* **PROBLEM STATEMENT**:
Leaving out all pictures, retype the records exactly.

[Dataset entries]
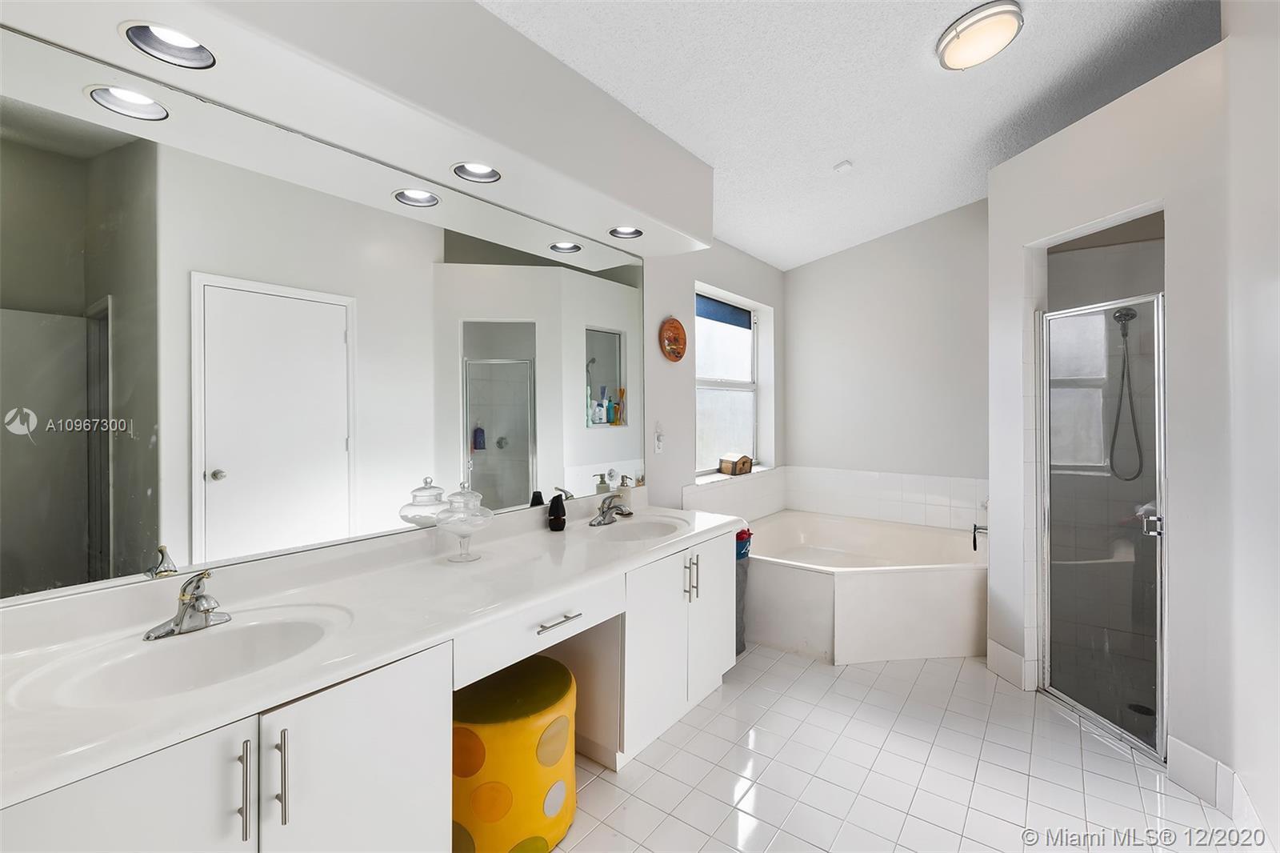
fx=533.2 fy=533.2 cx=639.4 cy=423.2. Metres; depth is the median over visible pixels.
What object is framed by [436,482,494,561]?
glass jar
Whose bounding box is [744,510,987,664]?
bathtub
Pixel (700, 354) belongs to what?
window
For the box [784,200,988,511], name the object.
back wall
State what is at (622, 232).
recessed light
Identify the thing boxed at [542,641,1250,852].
floor
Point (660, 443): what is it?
electrical outlet
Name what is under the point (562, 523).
soap dispenser
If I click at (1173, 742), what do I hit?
baseboard
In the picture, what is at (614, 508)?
faucet
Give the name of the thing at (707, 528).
countertop
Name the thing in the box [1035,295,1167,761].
shower door
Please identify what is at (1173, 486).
shower wall
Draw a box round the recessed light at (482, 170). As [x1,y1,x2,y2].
[451,160,500,183]
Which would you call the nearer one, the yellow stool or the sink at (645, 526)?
the yellow stool
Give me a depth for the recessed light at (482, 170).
1.94 m
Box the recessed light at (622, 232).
[608,224,643,238]
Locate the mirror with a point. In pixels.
(519, 490)
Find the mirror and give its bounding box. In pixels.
[0,19,643,613]
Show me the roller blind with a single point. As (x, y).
(727, 312)
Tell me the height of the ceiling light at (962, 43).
0.099 m
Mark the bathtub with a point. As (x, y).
(813, 575)
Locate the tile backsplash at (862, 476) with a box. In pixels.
[789,465,987,529]
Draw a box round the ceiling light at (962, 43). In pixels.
[934,0,1023,70]
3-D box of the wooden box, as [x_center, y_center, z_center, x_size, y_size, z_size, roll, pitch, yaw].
[0.741,0.313,4.078,0.234,0.147,0.135,0,1,-34]
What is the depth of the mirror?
1.49 m
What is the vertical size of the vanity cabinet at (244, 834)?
0.876 m
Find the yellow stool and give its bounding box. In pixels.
[452,653,577,852]
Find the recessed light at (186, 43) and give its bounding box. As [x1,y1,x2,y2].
[119,20,215,69]
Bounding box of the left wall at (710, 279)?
[0,16,768,638]
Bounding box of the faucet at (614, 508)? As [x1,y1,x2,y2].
[588,492,632,526]
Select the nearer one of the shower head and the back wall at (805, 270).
the shower head
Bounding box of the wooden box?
[720,453,752,475]
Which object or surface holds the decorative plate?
attached to the left wall at (710, 279)
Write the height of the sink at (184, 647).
0.133 m
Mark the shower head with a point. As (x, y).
(1123, 334)
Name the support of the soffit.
attached to the ceiling at (827, 155)
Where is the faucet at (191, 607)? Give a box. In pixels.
[142,568,231,640]
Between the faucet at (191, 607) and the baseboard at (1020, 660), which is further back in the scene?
the baseboard at (1020, 660)
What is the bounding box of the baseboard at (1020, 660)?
[985,638,1037,691]
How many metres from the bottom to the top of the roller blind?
0.167 m
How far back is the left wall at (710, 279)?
3.38 m
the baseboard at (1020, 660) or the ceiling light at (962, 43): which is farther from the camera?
the baseboard at (1020, 660)
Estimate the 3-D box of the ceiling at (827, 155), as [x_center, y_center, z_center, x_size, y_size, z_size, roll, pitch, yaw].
[0.790,-1.515,1.635,3.050,0.112,5.586,0,1,37]
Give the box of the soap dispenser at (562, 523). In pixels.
[547,492,567,531]
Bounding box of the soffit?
[1,0,714,256]
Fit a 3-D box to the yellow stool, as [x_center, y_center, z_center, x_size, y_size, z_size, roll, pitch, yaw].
[-0.443,1.088,1.762,0.457,0.472,0.469,0,1,37]
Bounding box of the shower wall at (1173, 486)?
[980,26,1267,830]
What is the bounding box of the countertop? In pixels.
[0,496,737,806]
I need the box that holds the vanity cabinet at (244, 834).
[0,524,733,852]
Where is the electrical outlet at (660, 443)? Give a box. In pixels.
[652,422,664,454]
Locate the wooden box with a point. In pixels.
(742, 463)
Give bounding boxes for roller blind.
[696,293,752,329]
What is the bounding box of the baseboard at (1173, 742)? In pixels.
[1167,735,1263,838]
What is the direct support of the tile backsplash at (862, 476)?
attached to the back wall at (805, 270)
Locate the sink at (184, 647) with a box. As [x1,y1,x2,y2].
[14,604,350,708]
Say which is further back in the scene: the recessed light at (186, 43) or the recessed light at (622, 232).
the recessed light at (622, 232)
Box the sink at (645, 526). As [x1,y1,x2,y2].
[588,513,687,542]
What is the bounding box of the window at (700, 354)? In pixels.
[694,282,772,478]
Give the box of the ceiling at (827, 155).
[480,0,1218,270]
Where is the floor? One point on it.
(1063, 730)
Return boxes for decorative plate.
[659,316,687,361]
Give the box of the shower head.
[1108,302,1144,482]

* **SOLUTION TO THIS TASK**:
fx=533.2 fy=533.2 cx=639.4 cy=423.2. Metres; depth is the median over visible pixels.
What object is framed by [436,482,494,561]?
glass jar
Whose bounding box is [744,510,987,664]?
bathtub
Pixel (700, 354) belongs to what?
window
For the box [784,200,988,511], name the object.
back wall
State what is at (622, 232).
recessed light
Identify the thing boxed at [542,641,1250,852].
floor
Point (660, 443): what is it?
electrical outlet
Name what is under the point (562, 523).
soap dispenser
If I click at (1173, 742), what do I hit?
baseboard
In the picture, what is at (614, 508)?
faucet
Give the name of the thing at (707, 528).
countertop
Name the thing in the box [1035,295,1167,761].
shower door
Please identify what is at (1173, 486).
shower wall
Draw a box round the recessed light at (482, 170). As [x1,y1,x2,y2].
[451,160,500,183]
Which would you call the nearer one, the yellow stool or the sink at (645, 526)?
the yellow stool
Give me a depth for the recessed light at (482, 170).
1.94 m
Box the recessed light at (622, 232).
[608,224,643,238]
Locate the mirror with a point. In pixels.
(519, 490)
Find the mirror and give its bounding box. In pixels.
[0,19,643,613]
Show me the roller blind with a single point. As (x, y).
(727, 312)
Tell me the height of the ceiling light at (962, 43).
0.099 m
Mark the bathtub with a point. As (x, y).
(813, 575)
Locate the tile backsplash at (862, 476) with a box. In pixels.
[789,465,987,529]
Draw a box round the ceiling light at (962, 43). In pixels.
[934,0,1023,70]
3-D box of the wooden box, as [x_center, y_center, z_center, x_size, y_size, z_size, roll, pitch, yaw].
[0.741,0.313,4.078,0.234,0.147,0.135,0,1,-34]
What is the depth of the mirror?
1.49 m
What is the vertical size of the vanity cabinet at (244, 834)?
0.876 m
Find the yellow stool and give its bounding box. In pixels.
[452,653,577,852]
Find the recessed light at (186, 43) and give its bounding box. As [x1,y1,x2,y2].
[119,20,215,69]
Bounding box of the left wall at (710, 279)?
[0,16,768,638]
Bounding box of the faucet at (614, 508)? As [x1,y1,x2,y2].
[588,492,632,526]
Select the nearer one of the shower head and the back wall at (805, 270).
the shower head
Bounding box of the wooden box?
[720,453,752,475]
Which object or surface holds the decorative plate?
attached to the left wall at (710, 279)
Write the height of the sink at (184, 647).
0.133 m
Mark the shower head with a point. As (x, y).
(1123, 334)
Name the support of the soffit.
attached to the ceiling at (827, 155)
Where is the faucet at (191, 607)? Give a box. In pixels.
[142,568,231,640]
Between the faucet at (191, 607) and the baseboard at (1020, 660), which is further back in the scene?
the baseboard at (1020, 660)
What is the bounding box of the baseboard at (1020, 660)?
[985,638,1037,691]
How many metres from the bottom to the top of the roller blind?
0.167 m
How far back is the left wall at (710, 279)?
3.38 m
the baseboard at (1020, 660) or the ceiling light at (962, 43): which is farther from the camera?
the baseboard at (1020, 660)
Estimate the 3-D box of the ceiling at (827, 155), as [x_center, y_center, z_center, x_size, y_size, z_size, roll, pitch, yaw].
[0.790,-1.515,1.635,3.050,0.112,5.586,0,1,37]
Give the box of the soap dispenser at (562, 523). In pixels.
[547,492,567,531]
Bounding box of the soffit?
[1,0,714,256]
Fit a 3-D box to the yellow stool, as [x_center, y_center, z_center, x_size, y_size, z_size, roll, pitch, yaw].
[-0.443,1.088,1.762,0.457,0.472,0.469,0,1,37]
Bounding box of the shower wall at (1173, 486)?
[980,26,1267,830]
What is the bounding box of the countertop? In pixels.
[0,496,737,806]
I need the box that holds the vanity cabinet at (244, 834).
[0,524,733,852]
Where is the electrical outlet at (660, 443)? Give a box. In pixels.
[652,422,664,454]
Locate the wooden box with a point. In pixels.
(742, 463)
Give bounding boxes for roller blind.
[696,293,752,329]
What is the bounding box of the baseboard at (1173, 742)? In pixels.
[1167,735,1263,838]
What is the direct support of the tile backsplash at (862, 476)?
attached to the back wall at (805, 270)
Locate the sink at (184, 647) with a box. As [x1,y1,x2,y2].
[14,604,350,708]
Say which is further back in the scene: the recessed light at (186, 43) or the recessed light at (622, 232).
the recessed light at (622, 232)
Box the sink at (645, 526). As [x1,y1,x2,y2].
[588,513,687,542]
What is the bounding box of the window at (700, 354)? In pixels.
[694,282,772,478]
Give the box of the ceiling at (827, 155).
[480,0,1218,270]
Where is the floor? One point on it.
(1063, 730)
Return boxes for decorative plate.
[659,316,687,361]
Give the box of the shower head.
[1108,302,1144,482]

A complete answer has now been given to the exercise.